Since the Bible does not teach that there is a second chance to be saved, a chance in the next life, but teaches that man’s destiny is irrevocably fixed in this life, there would remain no reasonable purpose for preaching the gospel to the wicked in hell. And, to return to a previous point, all these attempts fail to explain the mention of the antediluvian unbelievers. Any preaching in hell should be directed to all, and not to just a few. But the text specifically mentions those who lived in the days of Noah.
This view therefore, though adopted by many and held for so long a time, must be set aside. Perhaps the other view, held by Augustine and Beza, will prove better. According to this interpretation Peter is thought to say that Noah spoke by the Holy Spirit to his disobedient contemporaries, and that the flood which destroyed them is a type of baptism.
Noah’s Wicked Contemporaries?
This interpretation must also face objections. For one thing, it is pointed out that Peter makes the subject of the verb, Christ. Christ went and preached, and hence Noah cannot be the preacher. However, this objection is not so serious as it might seem at first. Peter actually says, Christ was made alive by the Spirit, by whom also he preached. This preaching therefore was done by Christ through the Spirit. What this might mean can be seen in chapter one verse eleven. In the first chapter Peter speaks of the Old Testament prophets. These prophets had received a message from God, and they studied the message to see what God meant. The words are, “searching what . . . the spirit of Christ which was in them did signify when it testified beforehand . . . .” Now, obviously, if the Spirit of Christ spoke through the prophets, then too Christ through the Spirit could very well preach in the person of Noah. To suppose that the Spirit of Christ is not the Holy Spirit and could not therefore inspire Noah is a supposition contrary to Peter’s thought and contrary to other New Testament passages. For example, Paul in Eph. 2:17 virtually says that it was Christ, through his missionaries, that preached the gospel in Ephesus. So far as this point goes therefore, this interpretation stands up under scrutiny.
If the preaching was Noah’s testimony to his contemporaries, then the prison is the prison house of sin. The other interpretation assumes that the prison must be hell or hades. But it is as reasonable to speak of the bonds of sin as to speak of the bonds of hell. The mention of a prison therefore does not rule out the idea that Noah was the preacher.
Another argument is that the participles, died, made alive, went, and the verb preached, indicate a temporal succession; and hence the preaching must have occurred after the death of Christ, and not in the time of Noah. But in the first place, if this were so, the preaching would have had to occur after Christ’s resurrection, and not between his death and resurrection, as is usually supposed. Furthermore, the mention of the preaching is not so clearly connected with any alleged temporal succession as it is with the reference to the Spirit. Of course the resurrection had to follow the crucifixion; but the thought of the passage is not on the time element, but on the significance of these events in bringing sinners to God.

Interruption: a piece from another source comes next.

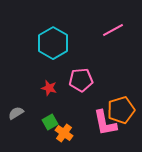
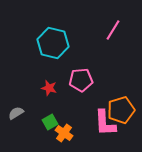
pink line: rotated 30 degrees counterclockwise
cyan hexagon: rotated 16 degrees counterclockwise
pink L-shape: rotated 8 degrees clockwise
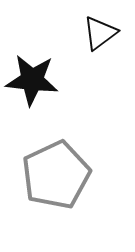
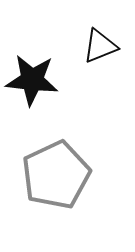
black triangle: moved 13 px down; rotated 15 degrees clockwise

Thus the several objections that are raised against the personal preaching of Noah do not make this interpretation impossible.
Now, positively and finally, this interpretation is the only one that can explain the mention of the wicked at the time of Noah, and the mention of Noah is motivated by Peter’s desire to show that the flood is a type of baptism. In the larger connection Peter is explaining the work of Christ, the turning away from sin, the salvation of believers out of an ungodly world, and their tribulations during their lifetime. Peter thinks he can make his ideas clear by an Old Testament example, and Noah is more suitable than any other. For this reason Peter can confine his thought to one group of men. Had he been thinking of a personal preaching by Christ in hell, he could not have restricted his attention to this one group.